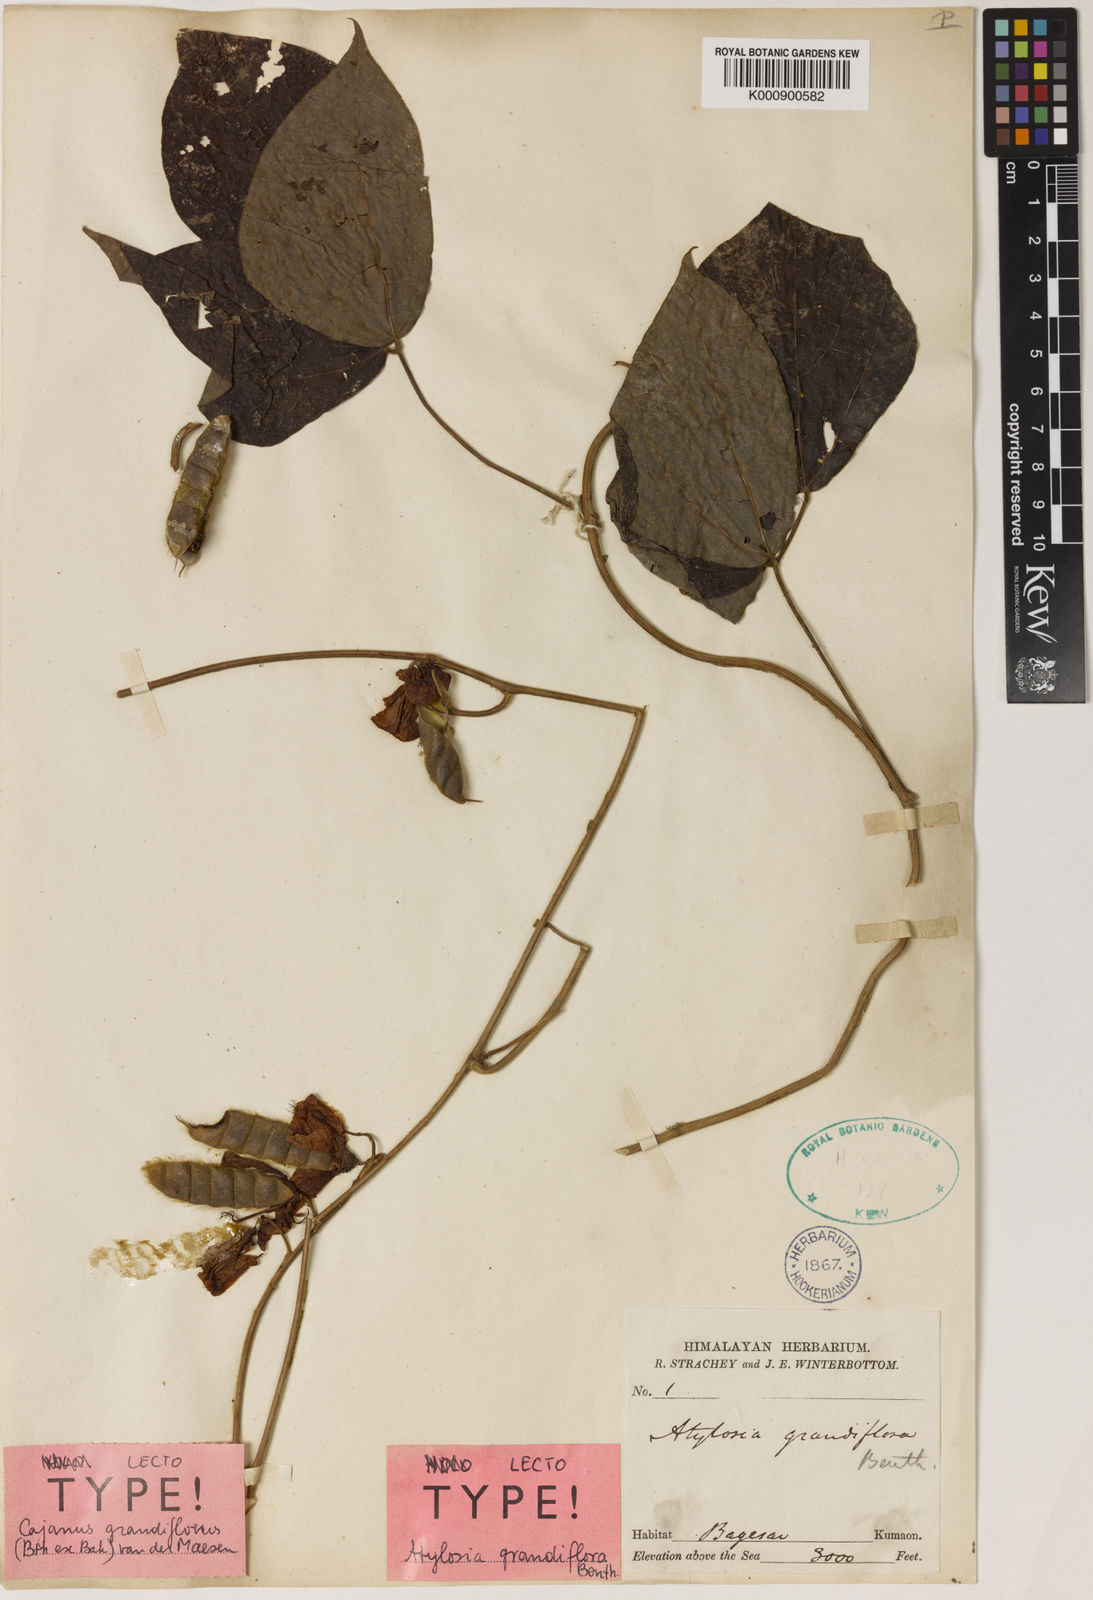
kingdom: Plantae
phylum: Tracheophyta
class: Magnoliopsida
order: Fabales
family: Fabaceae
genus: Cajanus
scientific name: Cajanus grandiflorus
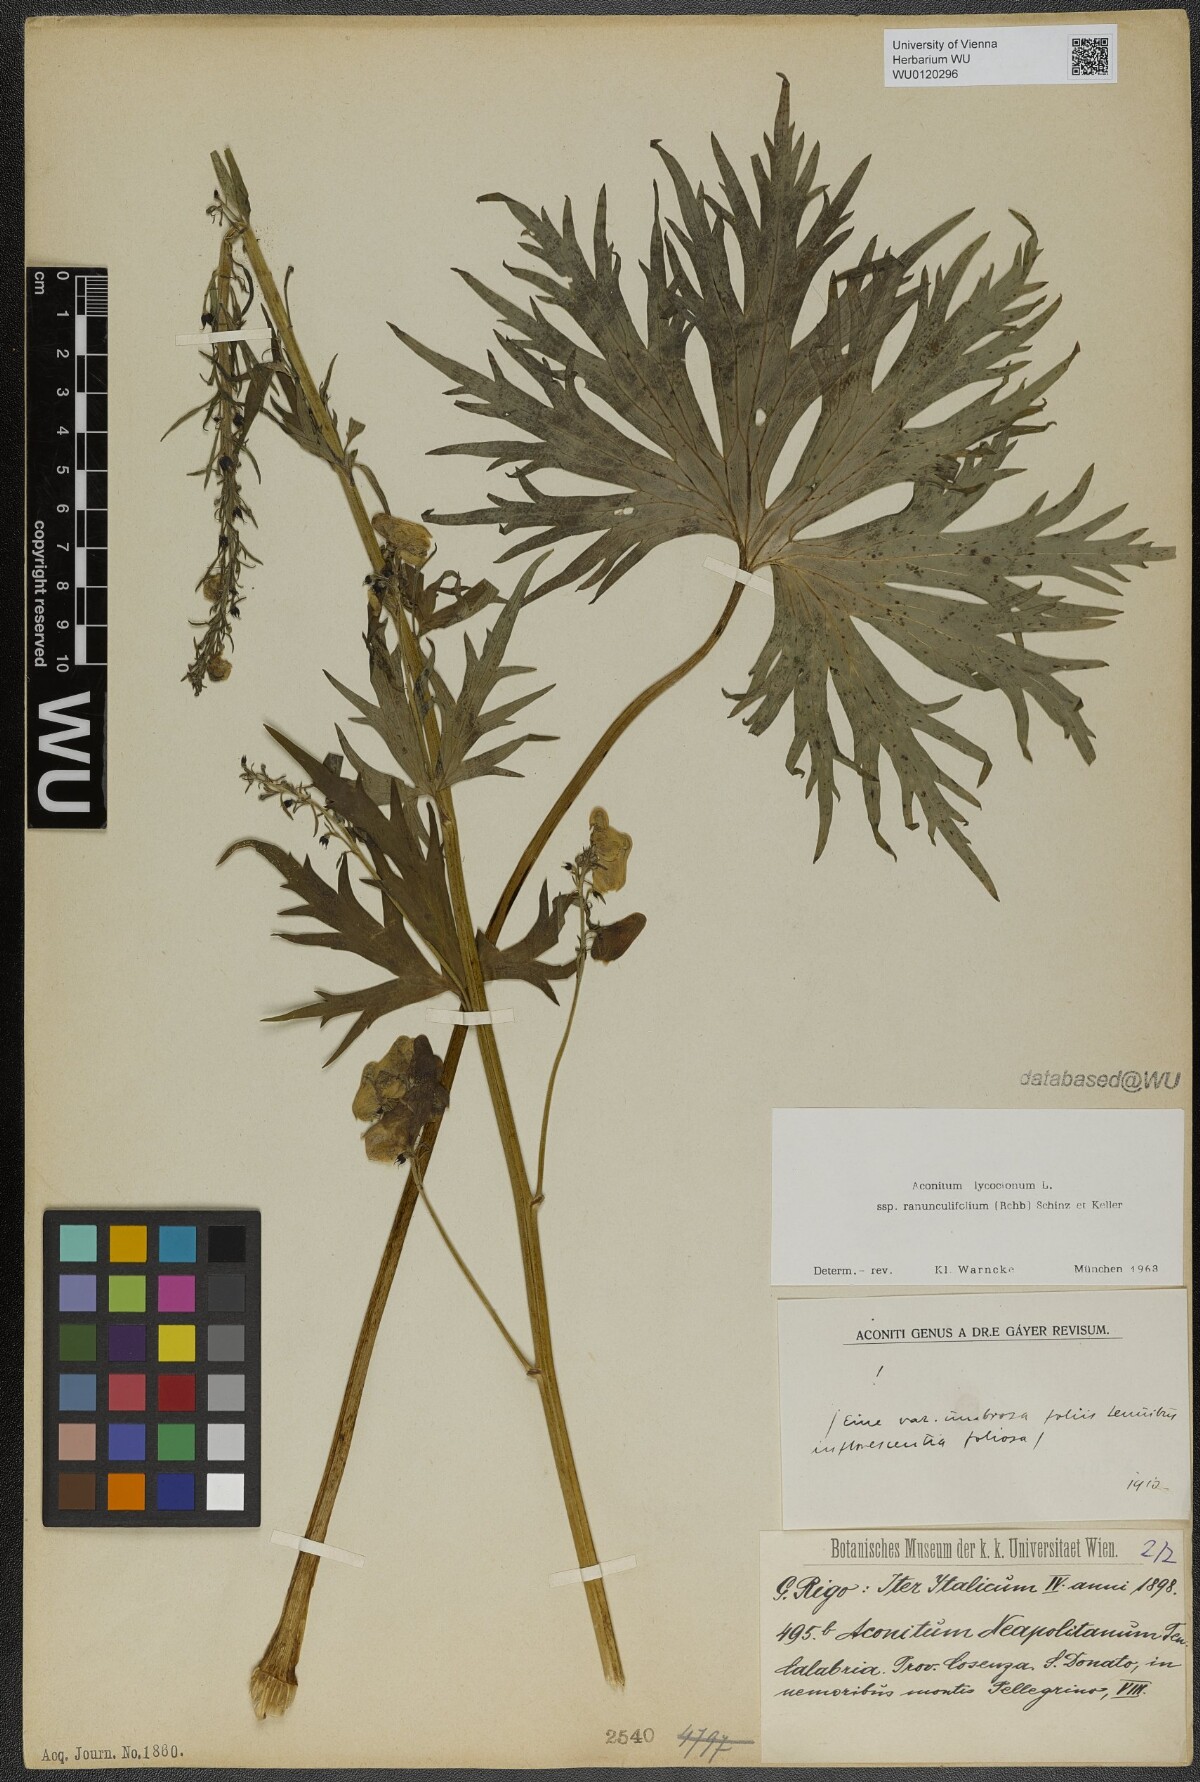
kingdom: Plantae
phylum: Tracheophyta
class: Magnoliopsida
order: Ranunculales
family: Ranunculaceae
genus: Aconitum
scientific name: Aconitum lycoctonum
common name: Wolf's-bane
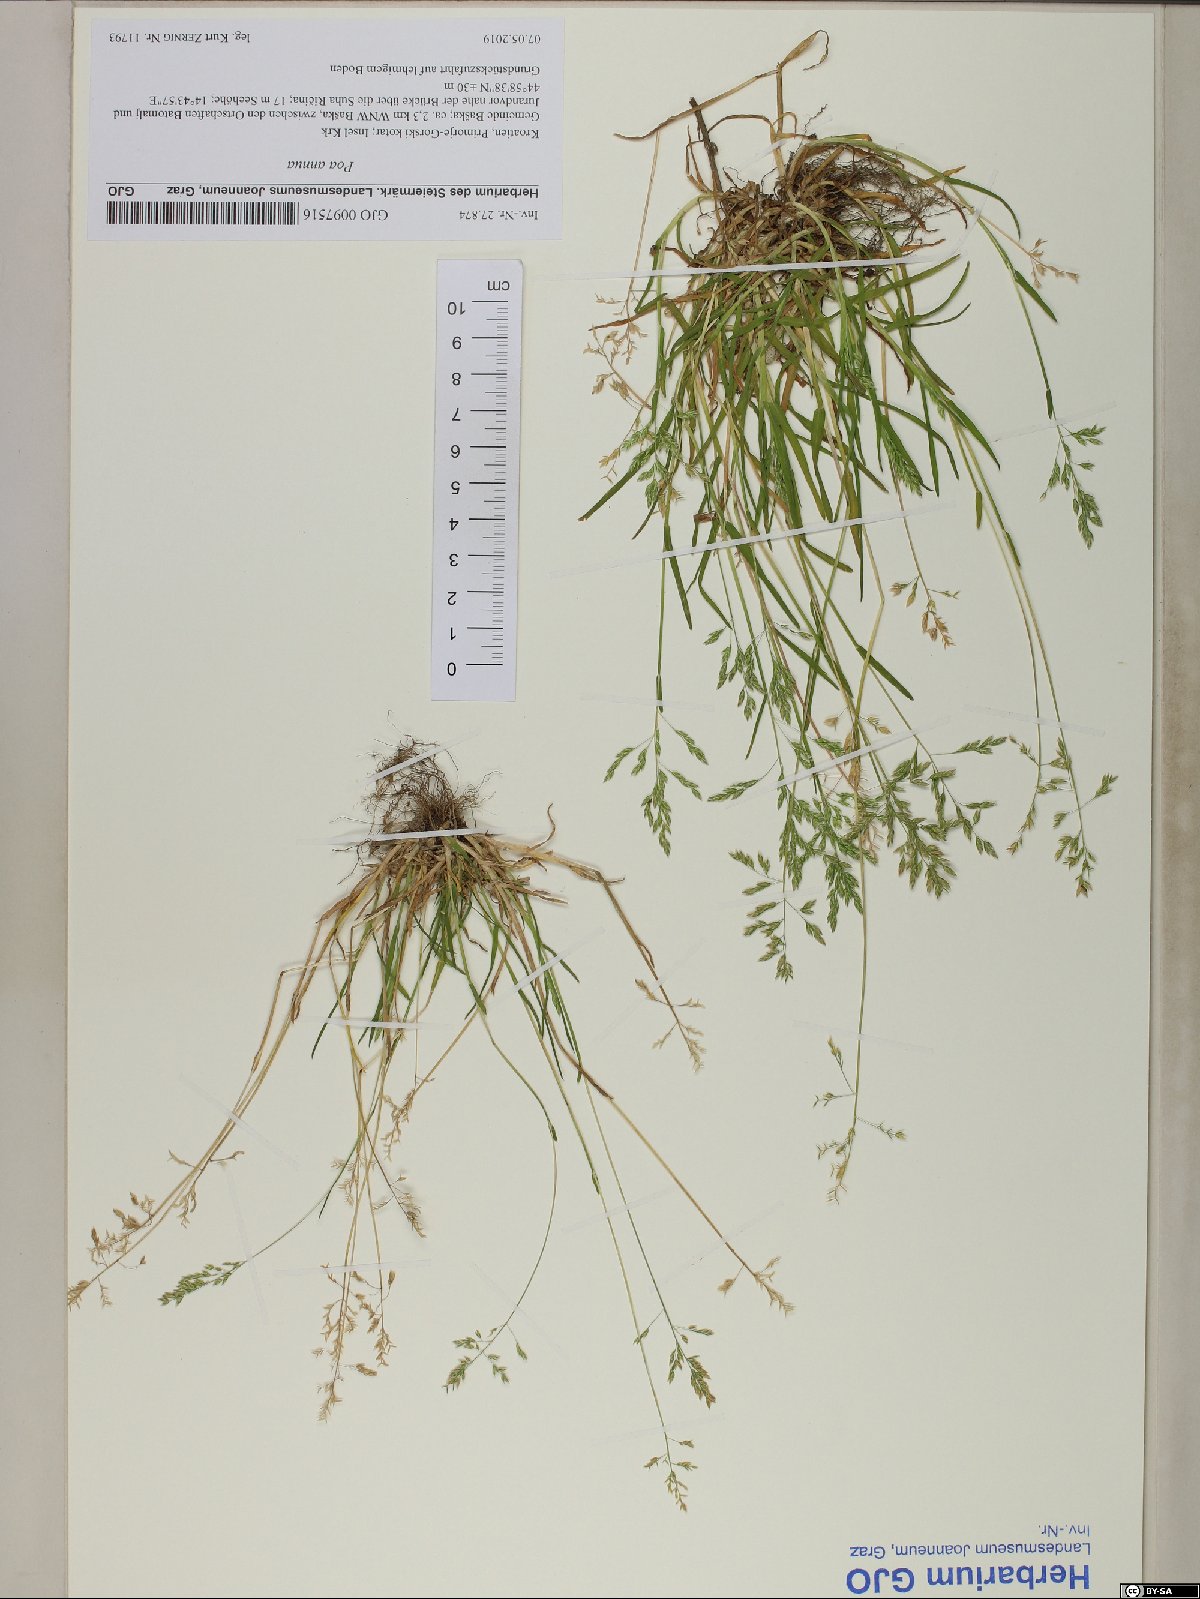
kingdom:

● PROBLEM
Rewrite the listing with every "scientific name" changed to "binomial name" and all else kept the same, leaving out the pictures.

● EXPECTED ANSWER
kingdom: Plantae
phylum: Tracheophyta
class: Magnoliopsida
order: Fabales
family: Fabaceae
genus: Cajanus
binomial name: Cajanus grandiflorus
kingdom: Plantae
phylum: Tracheophyta
class: Magnoliopsida
order: Ranunculales
family: Ranunculaceae
genus: Aconitum
binomial name: Aconitum lycoctonum
common name: Wolf's-bane
kingdom:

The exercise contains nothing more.